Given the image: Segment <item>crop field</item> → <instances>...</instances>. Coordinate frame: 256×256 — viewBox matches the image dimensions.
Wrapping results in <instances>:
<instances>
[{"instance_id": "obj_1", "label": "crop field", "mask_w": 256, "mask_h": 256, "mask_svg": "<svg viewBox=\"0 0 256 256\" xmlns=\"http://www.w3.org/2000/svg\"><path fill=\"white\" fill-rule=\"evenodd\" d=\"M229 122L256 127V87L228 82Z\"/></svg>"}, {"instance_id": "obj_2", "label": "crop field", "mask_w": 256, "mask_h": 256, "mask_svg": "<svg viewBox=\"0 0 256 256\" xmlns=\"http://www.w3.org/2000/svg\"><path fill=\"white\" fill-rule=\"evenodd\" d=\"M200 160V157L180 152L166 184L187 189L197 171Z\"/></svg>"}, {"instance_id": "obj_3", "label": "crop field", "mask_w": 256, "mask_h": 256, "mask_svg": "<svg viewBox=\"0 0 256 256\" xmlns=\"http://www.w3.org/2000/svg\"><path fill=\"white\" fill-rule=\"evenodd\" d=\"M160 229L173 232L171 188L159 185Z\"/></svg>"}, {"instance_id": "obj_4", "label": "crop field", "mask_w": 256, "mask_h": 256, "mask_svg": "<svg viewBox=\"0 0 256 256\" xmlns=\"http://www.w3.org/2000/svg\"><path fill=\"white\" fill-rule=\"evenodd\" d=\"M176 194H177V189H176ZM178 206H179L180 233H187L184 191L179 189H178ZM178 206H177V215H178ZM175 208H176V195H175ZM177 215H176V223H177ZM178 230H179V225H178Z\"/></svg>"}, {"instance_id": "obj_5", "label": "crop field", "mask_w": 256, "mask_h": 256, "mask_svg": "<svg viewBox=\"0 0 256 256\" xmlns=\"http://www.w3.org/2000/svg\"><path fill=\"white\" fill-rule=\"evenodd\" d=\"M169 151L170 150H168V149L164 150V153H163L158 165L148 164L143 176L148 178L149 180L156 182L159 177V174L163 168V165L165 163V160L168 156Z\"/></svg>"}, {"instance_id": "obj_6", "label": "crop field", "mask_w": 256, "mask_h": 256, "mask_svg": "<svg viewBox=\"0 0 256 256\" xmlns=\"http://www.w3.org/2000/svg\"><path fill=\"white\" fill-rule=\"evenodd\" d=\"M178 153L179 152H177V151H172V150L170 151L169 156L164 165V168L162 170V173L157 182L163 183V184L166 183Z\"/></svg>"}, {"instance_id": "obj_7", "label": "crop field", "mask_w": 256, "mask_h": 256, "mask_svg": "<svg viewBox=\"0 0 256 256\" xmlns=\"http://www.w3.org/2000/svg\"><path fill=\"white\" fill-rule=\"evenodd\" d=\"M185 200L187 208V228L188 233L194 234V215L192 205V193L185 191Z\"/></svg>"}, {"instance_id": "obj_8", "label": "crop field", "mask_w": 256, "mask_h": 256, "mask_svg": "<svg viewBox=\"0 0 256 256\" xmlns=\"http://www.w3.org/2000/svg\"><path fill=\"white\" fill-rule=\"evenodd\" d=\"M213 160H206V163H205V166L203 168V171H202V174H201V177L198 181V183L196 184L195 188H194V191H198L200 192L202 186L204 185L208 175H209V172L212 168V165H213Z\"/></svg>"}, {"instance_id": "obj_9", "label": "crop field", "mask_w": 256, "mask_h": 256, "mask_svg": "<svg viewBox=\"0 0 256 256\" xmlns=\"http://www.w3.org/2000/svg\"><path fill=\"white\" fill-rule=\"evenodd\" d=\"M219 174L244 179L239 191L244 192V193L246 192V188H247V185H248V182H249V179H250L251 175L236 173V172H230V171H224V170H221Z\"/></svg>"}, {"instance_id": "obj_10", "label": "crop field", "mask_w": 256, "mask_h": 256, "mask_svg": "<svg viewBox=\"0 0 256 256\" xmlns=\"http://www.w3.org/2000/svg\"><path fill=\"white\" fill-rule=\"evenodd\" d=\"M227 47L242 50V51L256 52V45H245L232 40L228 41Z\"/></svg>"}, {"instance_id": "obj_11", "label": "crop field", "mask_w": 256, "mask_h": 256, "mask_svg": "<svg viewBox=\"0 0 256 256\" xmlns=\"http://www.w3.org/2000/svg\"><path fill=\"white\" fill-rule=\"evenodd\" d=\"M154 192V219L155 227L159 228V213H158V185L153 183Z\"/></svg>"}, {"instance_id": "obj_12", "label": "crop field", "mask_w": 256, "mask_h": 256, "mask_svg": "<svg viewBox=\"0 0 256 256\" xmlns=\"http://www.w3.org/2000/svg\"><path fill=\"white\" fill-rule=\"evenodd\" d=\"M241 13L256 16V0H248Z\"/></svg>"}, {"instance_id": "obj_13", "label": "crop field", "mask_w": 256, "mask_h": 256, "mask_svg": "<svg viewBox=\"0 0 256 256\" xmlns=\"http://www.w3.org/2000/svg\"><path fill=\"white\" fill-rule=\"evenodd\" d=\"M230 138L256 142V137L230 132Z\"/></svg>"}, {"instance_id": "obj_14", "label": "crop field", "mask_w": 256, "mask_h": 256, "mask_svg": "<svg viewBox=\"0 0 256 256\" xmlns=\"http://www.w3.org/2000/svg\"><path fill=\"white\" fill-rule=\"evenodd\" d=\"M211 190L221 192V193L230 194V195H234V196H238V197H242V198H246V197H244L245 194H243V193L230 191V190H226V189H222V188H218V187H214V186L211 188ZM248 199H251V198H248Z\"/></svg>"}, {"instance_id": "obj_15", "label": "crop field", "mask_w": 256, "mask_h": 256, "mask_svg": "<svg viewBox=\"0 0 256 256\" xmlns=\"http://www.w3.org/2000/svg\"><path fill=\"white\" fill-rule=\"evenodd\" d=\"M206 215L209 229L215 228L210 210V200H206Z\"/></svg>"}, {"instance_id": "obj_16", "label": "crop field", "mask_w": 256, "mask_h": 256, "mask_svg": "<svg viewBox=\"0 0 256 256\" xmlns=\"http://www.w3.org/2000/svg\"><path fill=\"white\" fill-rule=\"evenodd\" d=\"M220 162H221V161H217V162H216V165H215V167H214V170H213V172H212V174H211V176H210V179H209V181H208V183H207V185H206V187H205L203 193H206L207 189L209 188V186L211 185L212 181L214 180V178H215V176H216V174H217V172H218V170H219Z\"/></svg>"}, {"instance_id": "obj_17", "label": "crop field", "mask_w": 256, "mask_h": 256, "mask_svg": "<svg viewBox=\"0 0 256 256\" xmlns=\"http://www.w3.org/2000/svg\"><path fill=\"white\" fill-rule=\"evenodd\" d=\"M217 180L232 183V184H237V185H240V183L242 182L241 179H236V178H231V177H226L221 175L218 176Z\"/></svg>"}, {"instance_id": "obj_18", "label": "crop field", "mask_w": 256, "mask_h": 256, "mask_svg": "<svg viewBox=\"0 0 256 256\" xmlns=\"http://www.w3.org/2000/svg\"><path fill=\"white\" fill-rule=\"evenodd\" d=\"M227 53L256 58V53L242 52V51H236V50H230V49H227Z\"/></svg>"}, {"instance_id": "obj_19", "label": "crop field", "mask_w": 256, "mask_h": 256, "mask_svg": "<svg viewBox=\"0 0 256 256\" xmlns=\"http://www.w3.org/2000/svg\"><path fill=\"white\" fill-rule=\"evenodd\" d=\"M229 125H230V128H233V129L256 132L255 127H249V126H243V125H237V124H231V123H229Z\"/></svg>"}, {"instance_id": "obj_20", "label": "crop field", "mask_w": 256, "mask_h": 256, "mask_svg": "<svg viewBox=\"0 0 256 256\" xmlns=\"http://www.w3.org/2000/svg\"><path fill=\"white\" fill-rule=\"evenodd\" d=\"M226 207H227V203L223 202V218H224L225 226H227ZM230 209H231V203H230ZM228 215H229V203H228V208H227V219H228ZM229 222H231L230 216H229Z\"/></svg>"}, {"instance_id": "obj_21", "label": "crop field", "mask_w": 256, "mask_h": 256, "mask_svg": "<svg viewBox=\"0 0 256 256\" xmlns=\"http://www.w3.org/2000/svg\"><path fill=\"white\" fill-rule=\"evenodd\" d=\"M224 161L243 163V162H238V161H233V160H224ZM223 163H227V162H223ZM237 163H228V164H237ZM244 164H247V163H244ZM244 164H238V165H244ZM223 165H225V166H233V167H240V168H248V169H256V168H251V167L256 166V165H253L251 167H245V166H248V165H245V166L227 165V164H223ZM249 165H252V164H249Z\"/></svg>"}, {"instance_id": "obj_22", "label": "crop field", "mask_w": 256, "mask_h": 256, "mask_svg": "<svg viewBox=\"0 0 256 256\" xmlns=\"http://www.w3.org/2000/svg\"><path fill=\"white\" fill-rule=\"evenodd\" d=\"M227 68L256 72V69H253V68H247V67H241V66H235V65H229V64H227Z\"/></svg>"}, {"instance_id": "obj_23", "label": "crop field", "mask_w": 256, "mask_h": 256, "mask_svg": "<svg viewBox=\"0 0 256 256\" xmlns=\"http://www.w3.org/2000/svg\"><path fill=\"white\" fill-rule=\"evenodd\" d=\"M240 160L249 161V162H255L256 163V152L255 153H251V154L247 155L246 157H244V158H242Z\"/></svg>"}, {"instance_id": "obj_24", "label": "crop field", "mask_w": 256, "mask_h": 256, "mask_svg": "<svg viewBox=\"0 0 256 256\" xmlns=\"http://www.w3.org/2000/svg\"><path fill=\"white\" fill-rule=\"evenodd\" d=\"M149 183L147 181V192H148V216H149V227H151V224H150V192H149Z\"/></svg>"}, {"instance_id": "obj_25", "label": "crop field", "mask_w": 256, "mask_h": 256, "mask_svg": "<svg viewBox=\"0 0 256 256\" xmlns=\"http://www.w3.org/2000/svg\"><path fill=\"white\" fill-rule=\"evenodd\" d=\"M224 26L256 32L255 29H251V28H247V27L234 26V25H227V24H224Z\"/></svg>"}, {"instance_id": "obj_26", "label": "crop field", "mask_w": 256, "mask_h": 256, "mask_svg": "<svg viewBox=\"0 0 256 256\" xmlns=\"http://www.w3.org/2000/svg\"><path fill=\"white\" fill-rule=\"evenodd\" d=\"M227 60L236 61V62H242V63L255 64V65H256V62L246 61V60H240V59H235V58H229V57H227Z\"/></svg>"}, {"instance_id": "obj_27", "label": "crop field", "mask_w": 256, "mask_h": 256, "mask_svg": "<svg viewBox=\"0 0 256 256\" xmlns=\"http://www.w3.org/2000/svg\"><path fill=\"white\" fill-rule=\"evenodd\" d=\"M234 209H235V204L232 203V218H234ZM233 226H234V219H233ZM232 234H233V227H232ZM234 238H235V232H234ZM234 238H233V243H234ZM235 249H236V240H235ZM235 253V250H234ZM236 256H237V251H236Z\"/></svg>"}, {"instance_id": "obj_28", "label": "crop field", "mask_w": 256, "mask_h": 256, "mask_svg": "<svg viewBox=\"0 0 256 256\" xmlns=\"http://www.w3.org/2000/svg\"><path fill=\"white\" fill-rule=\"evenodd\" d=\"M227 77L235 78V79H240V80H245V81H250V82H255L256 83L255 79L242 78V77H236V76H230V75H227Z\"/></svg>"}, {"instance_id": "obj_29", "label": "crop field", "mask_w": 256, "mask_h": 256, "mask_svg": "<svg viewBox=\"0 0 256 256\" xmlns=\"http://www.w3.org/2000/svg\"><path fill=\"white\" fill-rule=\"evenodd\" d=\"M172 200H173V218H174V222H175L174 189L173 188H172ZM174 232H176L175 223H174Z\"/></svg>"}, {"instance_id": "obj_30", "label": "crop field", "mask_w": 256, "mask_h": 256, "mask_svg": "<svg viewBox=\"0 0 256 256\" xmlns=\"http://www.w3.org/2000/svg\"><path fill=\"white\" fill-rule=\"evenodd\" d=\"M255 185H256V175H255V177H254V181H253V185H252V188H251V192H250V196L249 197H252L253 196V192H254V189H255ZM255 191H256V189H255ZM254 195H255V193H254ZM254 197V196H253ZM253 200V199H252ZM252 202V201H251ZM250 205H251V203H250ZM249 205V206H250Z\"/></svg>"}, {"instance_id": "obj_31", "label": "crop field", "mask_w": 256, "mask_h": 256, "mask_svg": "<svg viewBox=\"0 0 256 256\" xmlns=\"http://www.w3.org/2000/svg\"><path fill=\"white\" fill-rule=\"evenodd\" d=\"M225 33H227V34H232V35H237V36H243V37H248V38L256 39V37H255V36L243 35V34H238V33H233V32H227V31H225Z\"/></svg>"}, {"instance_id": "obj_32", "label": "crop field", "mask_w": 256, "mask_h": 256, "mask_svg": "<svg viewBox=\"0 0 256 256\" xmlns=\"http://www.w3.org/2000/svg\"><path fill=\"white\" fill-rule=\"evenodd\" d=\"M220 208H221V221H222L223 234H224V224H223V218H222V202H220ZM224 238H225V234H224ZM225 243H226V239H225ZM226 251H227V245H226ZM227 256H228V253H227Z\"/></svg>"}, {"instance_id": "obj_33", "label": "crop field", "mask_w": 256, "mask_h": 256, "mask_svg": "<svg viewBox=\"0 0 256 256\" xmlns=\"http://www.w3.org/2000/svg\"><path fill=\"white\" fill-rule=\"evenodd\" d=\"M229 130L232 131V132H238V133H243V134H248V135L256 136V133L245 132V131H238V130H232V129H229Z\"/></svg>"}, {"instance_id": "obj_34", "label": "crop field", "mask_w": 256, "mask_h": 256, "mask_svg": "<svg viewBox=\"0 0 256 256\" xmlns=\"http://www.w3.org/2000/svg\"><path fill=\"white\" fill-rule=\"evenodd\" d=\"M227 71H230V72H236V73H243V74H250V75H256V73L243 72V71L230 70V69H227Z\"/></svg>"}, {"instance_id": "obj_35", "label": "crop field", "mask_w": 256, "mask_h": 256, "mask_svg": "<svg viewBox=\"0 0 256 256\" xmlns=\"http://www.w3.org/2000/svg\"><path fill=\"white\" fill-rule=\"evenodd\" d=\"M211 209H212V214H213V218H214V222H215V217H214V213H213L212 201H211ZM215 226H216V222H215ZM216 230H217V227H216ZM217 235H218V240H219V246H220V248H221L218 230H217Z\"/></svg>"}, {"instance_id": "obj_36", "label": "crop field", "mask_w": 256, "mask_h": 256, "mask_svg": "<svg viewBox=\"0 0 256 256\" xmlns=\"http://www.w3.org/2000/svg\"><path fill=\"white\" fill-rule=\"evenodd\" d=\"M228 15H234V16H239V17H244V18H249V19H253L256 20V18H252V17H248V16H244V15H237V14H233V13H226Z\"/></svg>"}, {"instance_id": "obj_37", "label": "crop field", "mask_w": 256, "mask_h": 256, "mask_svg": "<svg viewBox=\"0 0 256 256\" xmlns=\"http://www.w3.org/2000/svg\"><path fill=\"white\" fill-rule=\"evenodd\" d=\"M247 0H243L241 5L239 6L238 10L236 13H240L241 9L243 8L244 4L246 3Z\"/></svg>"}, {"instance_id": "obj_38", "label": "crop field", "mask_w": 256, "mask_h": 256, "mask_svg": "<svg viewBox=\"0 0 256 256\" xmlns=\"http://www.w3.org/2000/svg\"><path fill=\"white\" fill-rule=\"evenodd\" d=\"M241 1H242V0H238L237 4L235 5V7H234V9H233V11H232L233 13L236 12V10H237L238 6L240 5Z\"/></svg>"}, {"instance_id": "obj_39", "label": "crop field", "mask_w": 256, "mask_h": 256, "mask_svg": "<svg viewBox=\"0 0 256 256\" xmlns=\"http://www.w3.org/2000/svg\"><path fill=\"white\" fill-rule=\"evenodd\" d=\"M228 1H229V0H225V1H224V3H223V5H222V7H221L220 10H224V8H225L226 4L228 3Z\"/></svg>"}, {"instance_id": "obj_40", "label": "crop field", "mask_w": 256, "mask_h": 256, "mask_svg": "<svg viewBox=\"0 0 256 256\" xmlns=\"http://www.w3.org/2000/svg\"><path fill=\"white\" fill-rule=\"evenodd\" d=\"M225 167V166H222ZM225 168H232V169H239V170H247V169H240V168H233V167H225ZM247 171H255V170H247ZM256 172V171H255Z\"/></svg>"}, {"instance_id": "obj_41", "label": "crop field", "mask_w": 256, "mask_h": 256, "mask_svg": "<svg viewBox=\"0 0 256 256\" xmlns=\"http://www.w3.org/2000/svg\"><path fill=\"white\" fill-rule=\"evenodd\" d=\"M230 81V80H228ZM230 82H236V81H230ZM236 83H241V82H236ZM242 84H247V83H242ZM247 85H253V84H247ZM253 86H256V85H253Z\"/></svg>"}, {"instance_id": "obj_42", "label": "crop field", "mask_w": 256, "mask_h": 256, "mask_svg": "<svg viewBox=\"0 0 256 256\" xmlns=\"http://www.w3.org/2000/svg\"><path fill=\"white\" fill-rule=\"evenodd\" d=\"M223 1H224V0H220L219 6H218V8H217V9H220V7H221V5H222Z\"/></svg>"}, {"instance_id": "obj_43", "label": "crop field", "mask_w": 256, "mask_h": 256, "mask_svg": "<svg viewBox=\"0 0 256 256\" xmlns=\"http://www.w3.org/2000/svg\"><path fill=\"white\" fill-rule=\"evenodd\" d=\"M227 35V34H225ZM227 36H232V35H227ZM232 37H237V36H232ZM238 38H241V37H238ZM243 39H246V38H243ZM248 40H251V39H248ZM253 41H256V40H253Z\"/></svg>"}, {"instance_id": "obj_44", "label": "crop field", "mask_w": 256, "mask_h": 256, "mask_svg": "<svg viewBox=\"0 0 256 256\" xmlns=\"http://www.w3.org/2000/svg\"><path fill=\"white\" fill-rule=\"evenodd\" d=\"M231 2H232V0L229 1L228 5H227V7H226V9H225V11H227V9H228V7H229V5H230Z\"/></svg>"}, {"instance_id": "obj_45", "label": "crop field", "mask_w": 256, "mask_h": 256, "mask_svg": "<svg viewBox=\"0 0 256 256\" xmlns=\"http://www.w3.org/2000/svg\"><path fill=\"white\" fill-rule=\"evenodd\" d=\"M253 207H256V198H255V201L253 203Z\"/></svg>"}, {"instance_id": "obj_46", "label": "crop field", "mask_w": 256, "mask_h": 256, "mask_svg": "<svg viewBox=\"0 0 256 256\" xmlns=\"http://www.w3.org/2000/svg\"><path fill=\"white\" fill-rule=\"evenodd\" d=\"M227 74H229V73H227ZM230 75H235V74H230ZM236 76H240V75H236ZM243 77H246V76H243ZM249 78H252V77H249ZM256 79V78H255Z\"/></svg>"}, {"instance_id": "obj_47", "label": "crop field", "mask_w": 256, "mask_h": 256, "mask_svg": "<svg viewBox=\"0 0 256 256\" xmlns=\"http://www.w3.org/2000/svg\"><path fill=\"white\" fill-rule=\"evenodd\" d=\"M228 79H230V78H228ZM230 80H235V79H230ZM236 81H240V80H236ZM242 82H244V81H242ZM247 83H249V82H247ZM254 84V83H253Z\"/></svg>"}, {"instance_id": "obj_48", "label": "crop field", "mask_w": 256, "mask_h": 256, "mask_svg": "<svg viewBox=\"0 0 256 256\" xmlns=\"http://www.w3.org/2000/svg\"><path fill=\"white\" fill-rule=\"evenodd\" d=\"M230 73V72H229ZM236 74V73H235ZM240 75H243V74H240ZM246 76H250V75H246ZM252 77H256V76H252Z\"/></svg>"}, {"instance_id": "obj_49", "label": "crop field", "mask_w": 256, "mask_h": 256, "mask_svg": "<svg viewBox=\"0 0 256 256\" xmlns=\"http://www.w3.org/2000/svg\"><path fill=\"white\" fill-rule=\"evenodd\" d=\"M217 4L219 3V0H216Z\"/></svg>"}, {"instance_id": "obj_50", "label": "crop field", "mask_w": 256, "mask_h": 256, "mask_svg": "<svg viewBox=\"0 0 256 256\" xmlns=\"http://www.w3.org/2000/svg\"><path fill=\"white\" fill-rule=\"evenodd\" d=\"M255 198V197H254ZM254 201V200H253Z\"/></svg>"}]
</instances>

----

Pull out each line of the material that contains the string "instances".

Task output
Given the image: Segment <item>crop field</item> → <instances>...</instances>. Coordinate frame: 256×256 — viewBox matches the image dimensions.
Wrapping results in <instances>:
<instances>
</instances>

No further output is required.